Fragmento:
▼
Elecciones
2018: El Waterloo perfecto del PRI
Por Milton Merlo
La caída vertiginosa del partido más importante de la región se explica por una serie de errores no forzados y percepciones alteradas.

A medida que avanza el recuento de votos, el PRI se aproxima a una derrota mucho peor que la protagonizada por Roberto Madrazo en el 2006. José Antonio Meade no llegaría a los 20 puntos en la elección más grande de la historia de México. Es la caída más vertiginosa para el partido que funcionó como organizador de la vida política de México en las últimas décadas. Y cómo es de esperar no hay una sola explicación.

La maquinaria política más profesionalizada de América Latina muestra zozobra frente a un cambio de magnitud sociológica, que a su vez se combina con una serie de errores no forzados producto de una burbuja de malos cálculos y profecías nunca cumplidas, todos factores  que terminaron por atrapar al Gobierno y dieron por tierra con esa máxima que en junio del año pasado Enrique Peña Nieto lanzó ante algunos de los hombres más ricos del país en una cena en San Pedro Garza García: "Nunca fui un funcionario brillante, no soy un intelectual de la política, he llegado donde estoy porque mi talento siempre fue ganar elecciones". Su máxima cobraría fuerza cuando a las pocas semanas lograra retener el bastión del Edomex.

Ese triunfo del verano pasado explica en parte las horas al límite que ahora vive el mandatario. La victoria tricolor en Edomex, plagada de problemas e irregularidades, le dio más fuerza en temas electorales a Eruviel Avila, Enrique Ochoa, Luis Videgaray y Aurelio Nuño. Es imposible entender el triunfo de Andrés Manuel López Obrador sin las acciones de estos cuatro hombres.
▲
Material proporcionado:
▼
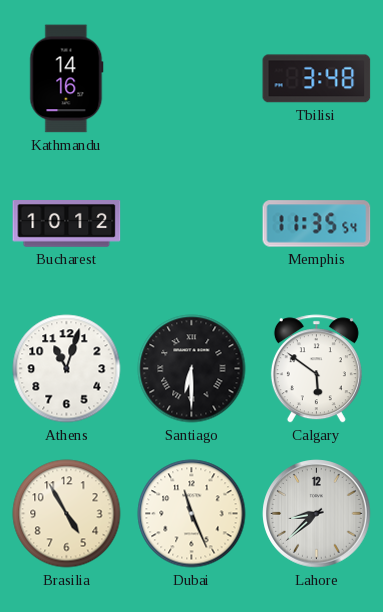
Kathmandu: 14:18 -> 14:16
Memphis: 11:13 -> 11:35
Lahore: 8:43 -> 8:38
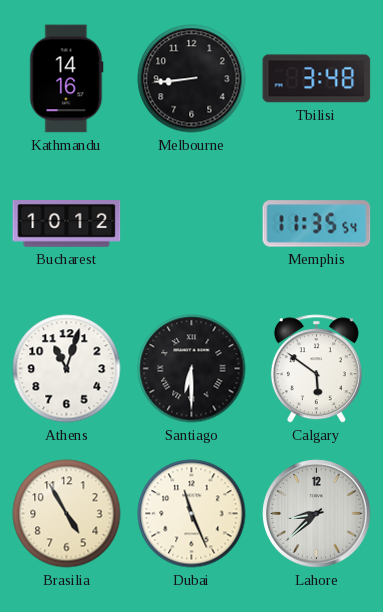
▲
Tareas propuestas:
A. Transcribe del artículo sobre el PRI el pasaje que comienza en "A medida que" y termina en "una sola explicación.".
B. ¿A qué atribuye el artículo sobre el PRI la caída del partido? Explícalo en una a tres oraciones.
El material no es necesario para resolver nada.

Respuestas:
A.
A medida que avanza el recuento de votos, el PRI se aproxima a una derrota mucho peor que la protagonizada por Roberto Madrazo en el 2006. José Antonio Meade no llegaría a los 20 puntos en la elección más grande de la historia de México. Es la caída más vertiginosa para el partido que funcionó como organizador de la vida política de México en las últimas décadas. Y cómo es de esperar no hay una sola explicación.

B. La caída del PRI se debe a una serie de errores no forzados y a percepciones alteradas. Esos errores nacieron de una burbuja de malos cálculos y profecías nunca cumplidas, y se combinaron con un cambio de magnitud sociológica ante el cual la maquinaria política del partido mostró zozobra.